Selain Keke, yang mengalami kekerasan fisik adalah Seruni. Seruni
mendapat kekerasan fisik terbukti dari luka memar pada lehernya. Selain luka
memar juga kekerasan saat diperkosa pemilik toko di tempat Seruni bekerja. Hal
itu terlihat pada kutipan di bawah ini.
Seruni
menunjuk lehernya. Beberapa bekas pukulan sembab membiru, bertebaran di
parasnya yang masih begitu polos dan imut (Lubis,2004:136).
Bentuk
kekerasan yang terjadi pada Seruni dilakukan oleh laki-laki. Terlihat dalam
kutipan berikut.
“Punya
gua sakit… berdarah mungkin juga tambah robek lho Mbak… Kurang ajar banget
cowok-cowok itu. Kalau tidak ketemu Mbak
tadi malam, mungkin sampai sekarang gue belon nyampe rumah... thanks banget ya
Mbak Ody…”(Lubis,2004:137).
Kekerasan
yang dilakukan laki-laki karena ia merasa bahwa perempuan adalah makhluk yang
lemah, dari kutipan di atas kenyataan bahwa wanita terlihat lemah.
2)
Kekerasan Psikis
Kekerasan psikis adalah kekerasan yang
mengarah pada kekerasan batin seseorang, dalam hal ini adalah kekerasan
terhadap batin perempuan. Kekerasan psikis bisa muncul akibat dari kekerasan
fisik yang di dapat. Misalnya saja kasus perkosaan. Disamping kekerasan fisik
kasus perkosaan juga menyisakan kepedihan yang sangat mendalam bagi korban
karena keperawanannya telah terenggut. Sama halnya dengan Seruni. Ia
mendapatkan kekerasan psikis setelah di perkosa kemudian di usir oleh ibu yang
punya warung itu lantaran suaminya menfitnah Seruni dengan membuat cerita
bohong, kalau seruni mencuri sembako. Terlihat dalam kutipan di bawah ini.
“Boro-boro
dapet duit buat ongkos nyokap fisioterapi… gua malah diusir si ibu warung yang
nuding gue nyuri sembako di sana… suaminya yang gatel itu bikin cerita bohong…

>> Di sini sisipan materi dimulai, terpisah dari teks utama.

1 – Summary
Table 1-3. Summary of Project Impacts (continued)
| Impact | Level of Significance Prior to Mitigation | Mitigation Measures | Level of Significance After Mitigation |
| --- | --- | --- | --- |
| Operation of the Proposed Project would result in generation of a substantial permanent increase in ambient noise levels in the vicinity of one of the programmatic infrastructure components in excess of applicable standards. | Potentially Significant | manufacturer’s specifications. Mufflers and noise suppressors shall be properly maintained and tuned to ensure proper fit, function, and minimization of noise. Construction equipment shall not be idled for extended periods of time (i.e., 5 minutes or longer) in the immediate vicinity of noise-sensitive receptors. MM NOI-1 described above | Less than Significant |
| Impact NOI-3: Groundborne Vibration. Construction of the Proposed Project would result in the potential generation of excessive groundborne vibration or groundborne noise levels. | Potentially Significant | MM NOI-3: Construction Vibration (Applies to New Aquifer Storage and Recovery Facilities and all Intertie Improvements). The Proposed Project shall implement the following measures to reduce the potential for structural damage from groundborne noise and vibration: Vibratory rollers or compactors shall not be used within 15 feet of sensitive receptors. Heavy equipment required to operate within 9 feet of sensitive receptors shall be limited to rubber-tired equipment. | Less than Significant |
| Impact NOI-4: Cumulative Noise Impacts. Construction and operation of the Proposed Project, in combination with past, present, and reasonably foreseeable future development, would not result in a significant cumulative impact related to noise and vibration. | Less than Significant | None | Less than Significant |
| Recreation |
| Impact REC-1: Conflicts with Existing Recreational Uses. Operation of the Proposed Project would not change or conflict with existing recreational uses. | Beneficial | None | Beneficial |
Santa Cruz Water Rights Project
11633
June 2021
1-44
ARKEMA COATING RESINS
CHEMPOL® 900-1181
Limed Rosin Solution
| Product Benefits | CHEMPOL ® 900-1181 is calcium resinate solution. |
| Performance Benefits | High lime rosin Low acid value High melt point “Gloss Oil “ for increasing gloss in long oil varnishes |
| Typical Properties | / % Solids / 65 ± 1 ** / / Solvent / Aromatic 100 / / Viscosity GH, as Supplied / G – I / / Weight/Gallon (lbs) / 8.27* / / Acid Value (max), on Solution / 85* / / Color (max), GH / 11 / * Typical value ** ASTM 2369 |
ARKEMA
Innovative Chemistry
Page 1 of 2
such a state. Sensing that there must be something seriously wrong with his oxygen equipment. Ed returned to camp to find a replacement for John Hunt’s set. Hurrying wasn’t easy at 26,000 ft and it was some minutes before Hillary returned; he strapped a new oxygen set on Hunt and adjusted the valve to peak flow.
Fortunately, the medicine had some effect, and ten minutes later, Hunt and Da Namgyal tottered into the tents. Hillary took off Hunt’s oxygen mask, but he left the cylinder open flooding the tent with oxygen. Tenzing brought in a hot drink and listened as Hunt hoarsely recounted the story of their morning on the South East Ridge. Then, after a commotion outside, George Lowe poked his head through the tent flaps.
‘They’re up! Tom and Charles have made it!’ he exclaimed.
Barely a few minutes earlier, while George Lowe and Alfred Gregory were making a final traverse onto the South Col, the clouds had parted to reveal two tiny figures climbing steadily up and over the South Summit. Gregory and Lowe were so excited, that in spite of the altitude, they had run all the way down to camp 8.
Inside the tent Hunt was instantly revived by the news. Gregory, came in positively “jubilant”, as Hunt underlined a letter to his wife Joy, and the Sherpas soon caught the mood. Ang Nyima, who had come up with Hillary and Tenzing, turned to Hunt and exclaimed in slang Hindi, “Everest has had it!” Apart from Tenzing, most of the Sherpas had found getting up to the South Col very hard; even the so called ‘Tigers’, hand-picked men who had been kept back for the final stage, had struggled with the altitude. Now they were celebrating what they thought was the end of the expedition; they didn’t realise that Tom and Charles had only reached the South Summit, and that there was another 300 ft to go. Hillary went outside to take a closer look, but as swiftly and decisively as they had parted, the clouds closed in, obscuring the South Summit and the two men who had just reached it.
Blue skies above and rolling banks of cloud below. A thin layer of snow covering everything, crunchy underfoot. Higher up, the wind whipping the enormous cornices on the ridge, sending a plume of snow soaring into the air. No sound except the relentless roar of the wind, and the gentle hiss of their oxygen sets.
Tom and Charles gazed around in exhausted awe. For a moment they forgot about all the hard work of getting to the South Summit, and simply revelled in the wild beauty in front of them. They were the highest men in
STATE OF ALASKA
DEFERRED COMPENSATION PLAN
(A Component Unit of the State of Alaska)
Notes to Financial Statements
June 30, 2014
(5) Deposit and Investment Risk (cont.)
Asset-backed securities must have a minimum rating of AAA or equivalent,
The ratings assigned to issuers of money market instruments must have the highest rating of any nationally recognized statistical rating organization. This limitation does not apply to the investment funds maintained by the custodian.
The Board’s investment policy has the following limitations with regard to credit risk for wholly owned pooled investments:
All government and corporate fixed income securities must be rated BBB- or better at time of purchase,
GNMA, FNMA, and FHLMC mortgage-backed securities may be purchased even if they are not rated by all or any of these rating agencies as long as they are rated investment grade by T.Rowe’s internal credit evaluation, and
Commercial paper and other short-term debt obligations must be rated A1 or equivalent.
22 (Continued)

sekali lagi ia mencolek pantat gua! …..setelah gua diperkosa” (Lubis,2004:137).
Dari kutipan di atas, betapa sakitnya batin
Seruni, ia bekerja mencari uang untuk ongkos ibunya fisioterapi yang
membutuhkan uang tidak sedikit. Tetapi apa yang di dapat, ia malah di usir
karena dituduh telah mencuri sembako setelah di perkosa. Itu merupakan
kekerasan batin yang dialami perempuan yang seharusnya mendapatkan bantuan.
2. Kekuatan
Perempuan
a.
Mampu memberikan pemahaman
Dari
beberapa kekuatan perempuan salah satunya adalah mampu memberikan pemahaman. Pemahaman
yang dimaksud adalah pemahaman terhadap laki-laki. Pemahaman itu diberikan
kepada kaum laki-laki karena perempuan
melihat adanya persimpangan jalur keputusan yang berseberangan, sehingga
keputusan yang diperoleh nanti berpihak kepada perempuan. Adapun cara
memberikan bentuk pemahaman itu salah satunya dengan sikap keterbukaan
perempuan akan keberadaannya, kekurangannya sebagai perempuan. Terlihat dalam
kutipan di bawah ini.
“Emang
bener nih, elo mau pacaran ame gua?...” pancing Oditta
“Swear
sayang… swear… sumpah mati…” jawab Damar sambil menempelkan bibirnya di bibir
Odit yang menantang birahinya.
“Elo
masih cinta ame gua kalau ternyata gua ini brengsek, amburadul… ngewe sana,
ngewe sini…” Oditta berusaha membuka tabir rahasiannya. Damar terkejut
mendengar pernyataan yang ceplas-ceplos itu (Lubis,2004:162).
Dari
kutipan di atas dengan memberikan pemahaman berupa keterbukaan tadi malah
membuat Damar kekasihnya terkejut bahkan tidak percaya. Sikap terkejut Damar
ini merupakan proses dalam mengambil keputusan yang spontan. Sehingga untuk
menyakinkan dirinya, Damar secara tidak langsung bertanya balik kepada Melody.
“Ngewe
sana… ngewe sini … emangnya elo perek… pecun?” Damar tertawa untuk membunuh
pikiran negatifnya (Lubis,2004:162).
Sikap Damar yang belum percaya ini akhirnya
mendapat jawaban dari Oditta dengan sikap percaya dirinya. terlihat dari
kutipan di bawah ini.
“Kalau
emang iya … gimana?” kali ini Oditta menatapnya dalam-dalam. Mobil Damar
berhenti di kegelapan malam (Lubis,2004:162).
Bentuk
pengakuan Oditta pada kutipan di atas, membuat Damar menghentikan mobilnya.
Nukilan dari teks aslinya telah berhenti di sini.